• **Exercise prompt**
Within the data that follows, set down exactly the lines from the one containing "Change the Slow_ember" through the one containing "click(613, 238)", both ends included.

(Beginning of Data under study)

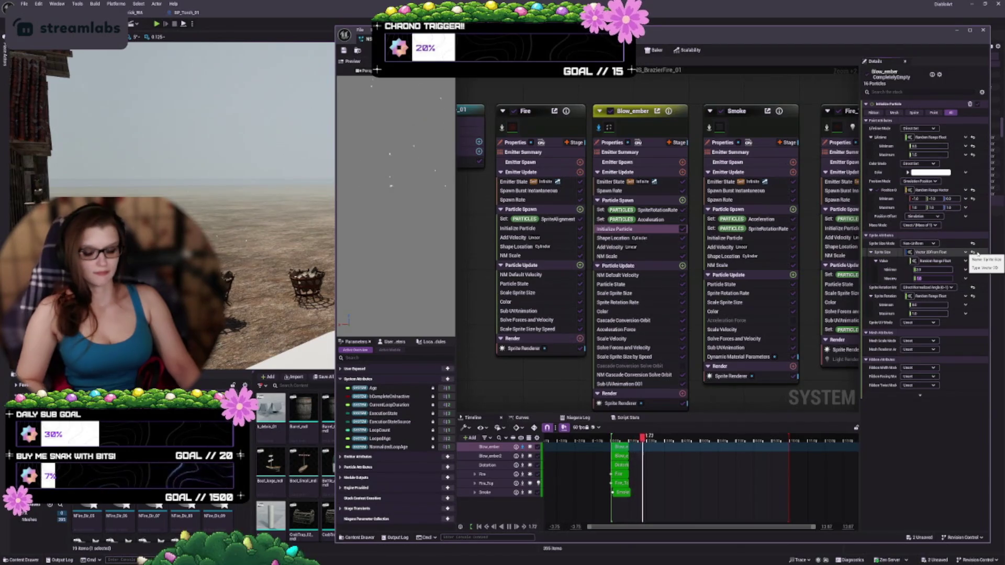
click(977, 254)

(End of Data under study)
(Beginning of Data under study)

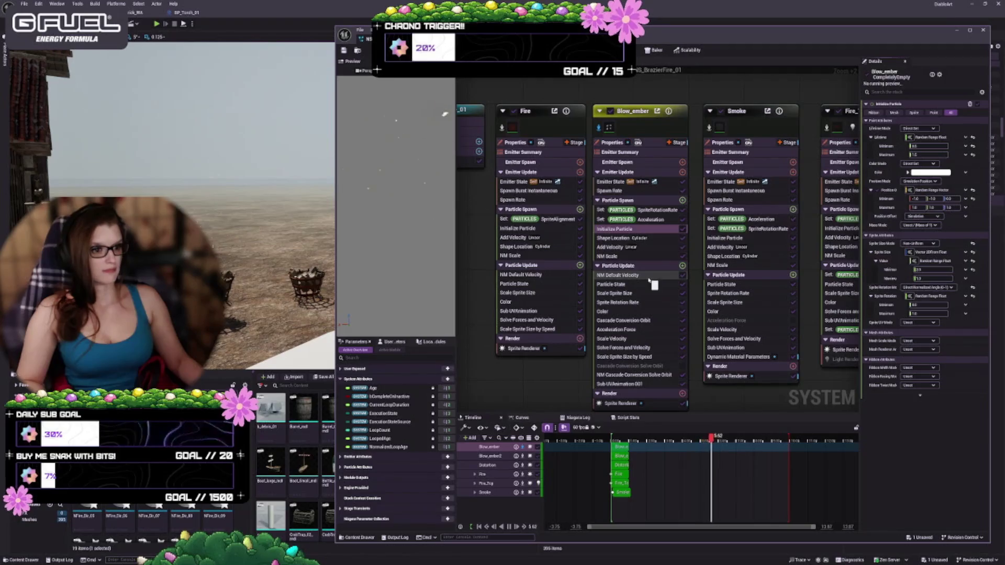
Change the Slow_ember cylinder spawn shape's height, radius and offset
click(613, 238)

(End of Data under study)

• **Answer to this exercise**
Change the Slow_ember cylinder spawn shape's height, radius and offset
click(613, 238)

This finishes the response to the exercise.